Twenty-four adults aged between 18 and 40 years from Chitungwiza will participate in the first phase of the landmark trial. Two more would be conducted with larger samples, a process which will take about three years before the researchers can reach conclusions on the efficacy of the vaccine, Dr Stranix-Chibanda said.

The World Health Organisation estimates that 36.9 million people are living with HIV worldwide.  Sub-Saharan Africa is the worst affected region, with 25.8 million HIV-positive people by the end of last year.

Since the onset of the epidemic, almost 78 million people have been infected with HIV and about 39 million people have died of Aids-related illnesses.  The condition kills at least one million people yearly, particularly in the hardest-hit region of sub-Saharan Africa where diagnosis is often late, drugs are in short supply, poverty levels are high and access to health facilities is poor. At least $500 million is spent yearly in efforts to find a suitable vaccine.

In Zimbabwe 1, 4 million people are HIV-positive and the national prevalence rate stands at 15 percent. Zimbabwe has become one of the few in the world, and one of 11 Sadc countries where a trial towards finding the vaccine will be done.

Given the substantial Aids burden and the sterling record the country has in contributing to the fight against the scourge, Zimbabwe was a leading candidate to host the vaccine study.

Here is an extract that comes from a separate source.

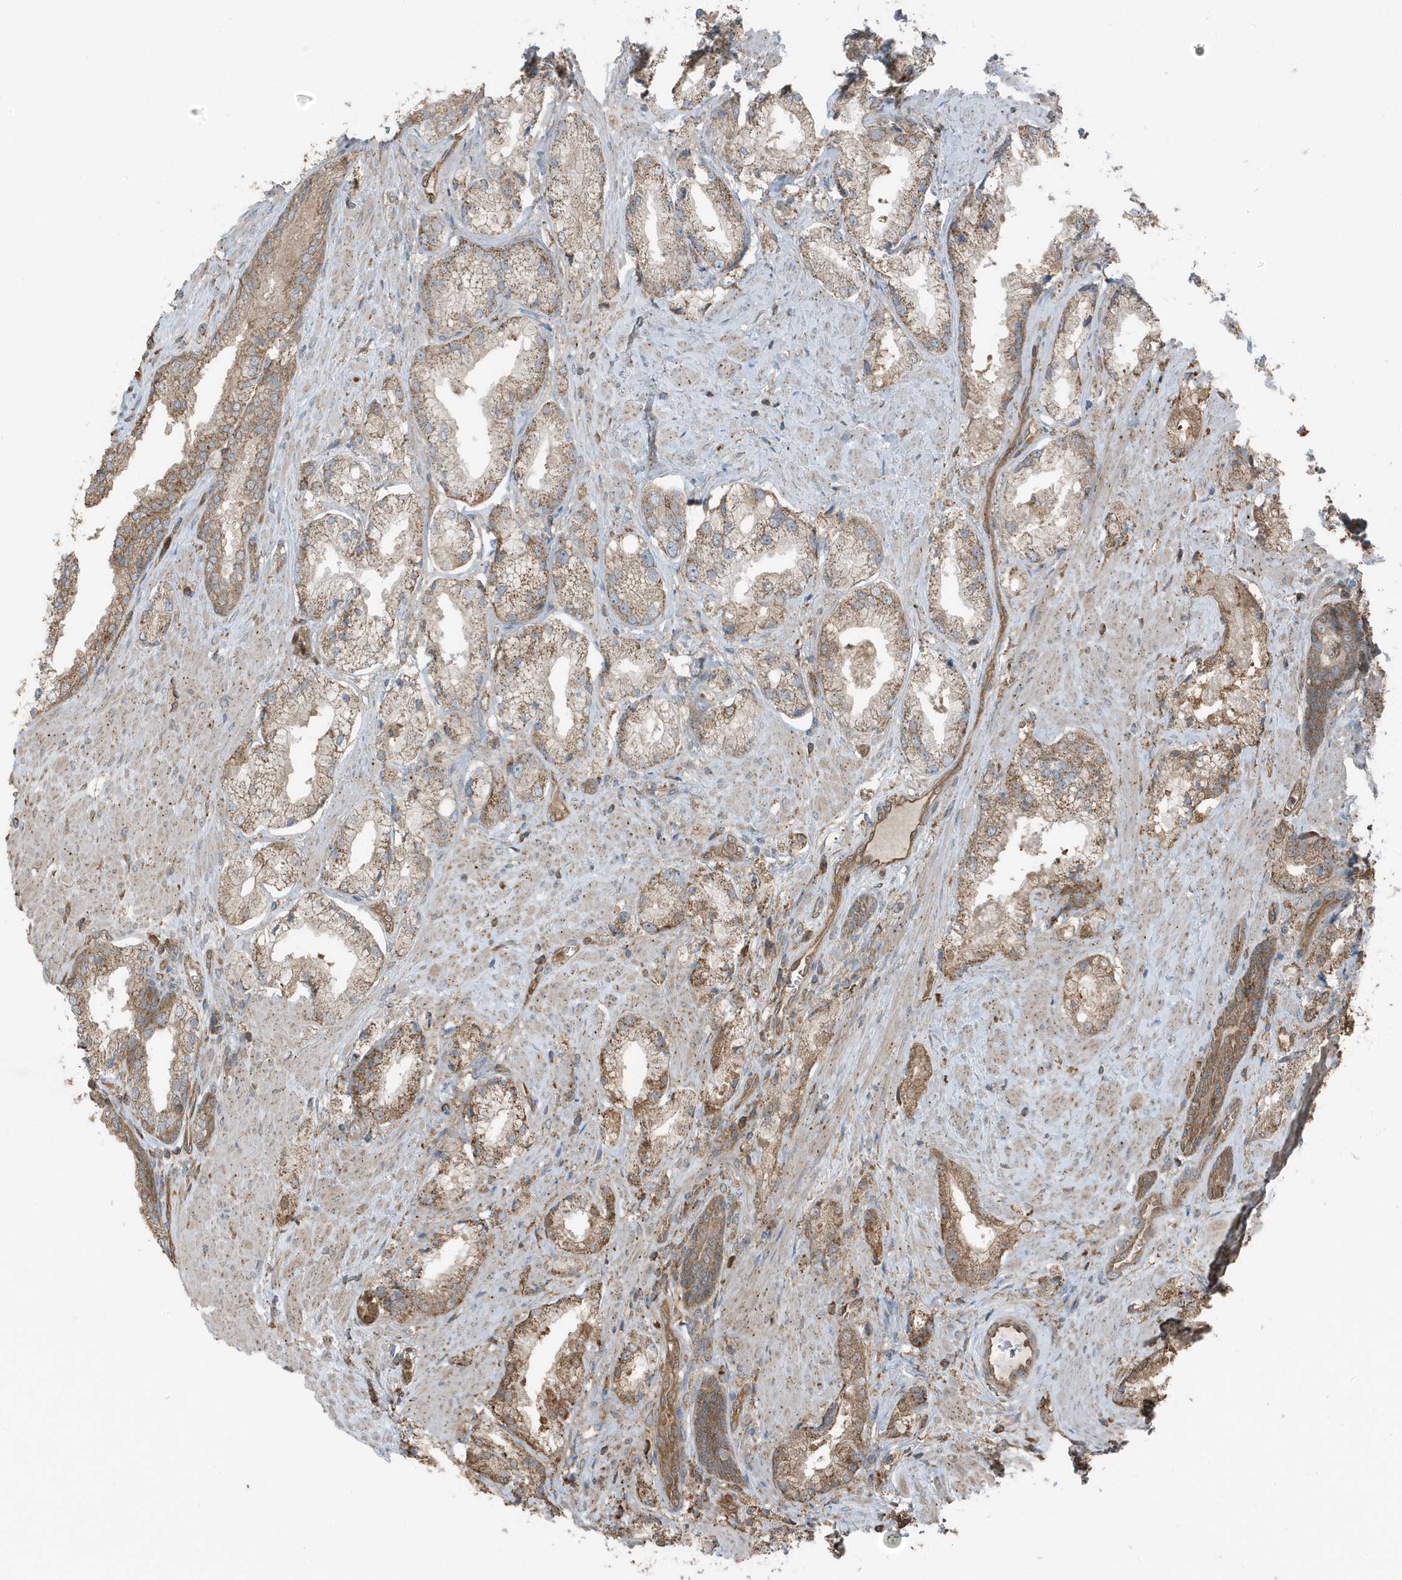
{"staining": {"intensity": "moderate", "quantity": ">75%", "location": "cytoplasmic/membranous"}, "tissue": "prostate cancer", "cell_type": "Tumor cells", "image_type": "cancer", "snomed": [{"axis": "morphology", "description": "Adenocarcinoma, Low grade"}, {"axis": "topography", "description": "Prostate"}], "caption": "Brown immunohistochemical staining in human adenocarcinoma (low-grade) (prostate) shows moderate cytoplasmic/membranous positivity in approximately >75% of tumor cells.", "gene": "AZI2", "patient": {"sex": "male", "age": 67}}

Indeed, since the first Aids case was recorded in the country in 1985, Zimbabwe has scored successes in its fight against the condition. In the National Aids Trust Fund, commonly known as the Aids Levy, Zimbabwe was in 2000 the first developing country to come up with a local mechanism to raise money to curb Aids. The tax now serves as a template that many developing countries have adopted in their respective anti-Aids programmes to complement foreign donations. We are the first Sadc country to record a decline in prevalence rate in 2005 from 26 percent to 20 percent. The reduction was attributed to increased condom use and positive behavioural change.

Additionally, we are Africa’s first country to launch a population-based HIV impact assessment.  Launched two weeks ago, the Zimbabwe Population-based HIV Impact Assessment is the most comprehensive research yet to establish, at grassroots level, the effect of the epidemic and interventions to curb it.

There are a number of positives to be derived from the Chitungwiza trials. They will serve to keep the country in the limelight. That visibility, we believe, will help ensure that development partners are constantly reminded about Zimbabwe and potentially persuade them to provide more resources for the health sector to rebound.

On the same note if, as we hope, the trials succeed, Zimbabwe would be a reference point in the global HIV vaccine discourse, the same way Uganda, Kenya and South Africa are reference points in terms of the role that male circumcision plays in reducing HIV infection through sexual intercourse.

For the UZ, participating in international researches should enhance the institution’s standing among its peers. Also, there is no doubt that the institution would benefit from the collaboration in terms of skills development and resource mobilisation.

But before that can happen, it will take a lot of patience and painstaking work and a huge amount of sacrifice for the participants. Vaccine research is typically a protracted process.  It starts with basic laboratory research and product development. This involves tests on animals, usually performed in academic laboratories and by drug manufacturers.

Next would be the testing of the candidate vaccines on healthy human volunteers. Phases one and two trials provide data on the safety of the candidate vaccines and on their ability to trigger immune responses specific to HIV. These are done in small numbers of volunteers of between 50 and 200. The Chitungwiza study is likely to be at this formative stage.

Later, candidate vaccines can proceed to larger-scale phase three trials to obtain more authoritative information about their effectiveness in inducing protection against infection. This stage is done in populations with a high incidence of HIV infection, involving thousands of volunteers.

Since 1987, more than 30 HIV candidate vaccines have been tested in approximately 60 phases one and two assessments but only two are being evaluated in the third phase.

It is a long way to go but we are confident that an effective, affordable and safe vaccine would be found, in Zimbabwe hopefully.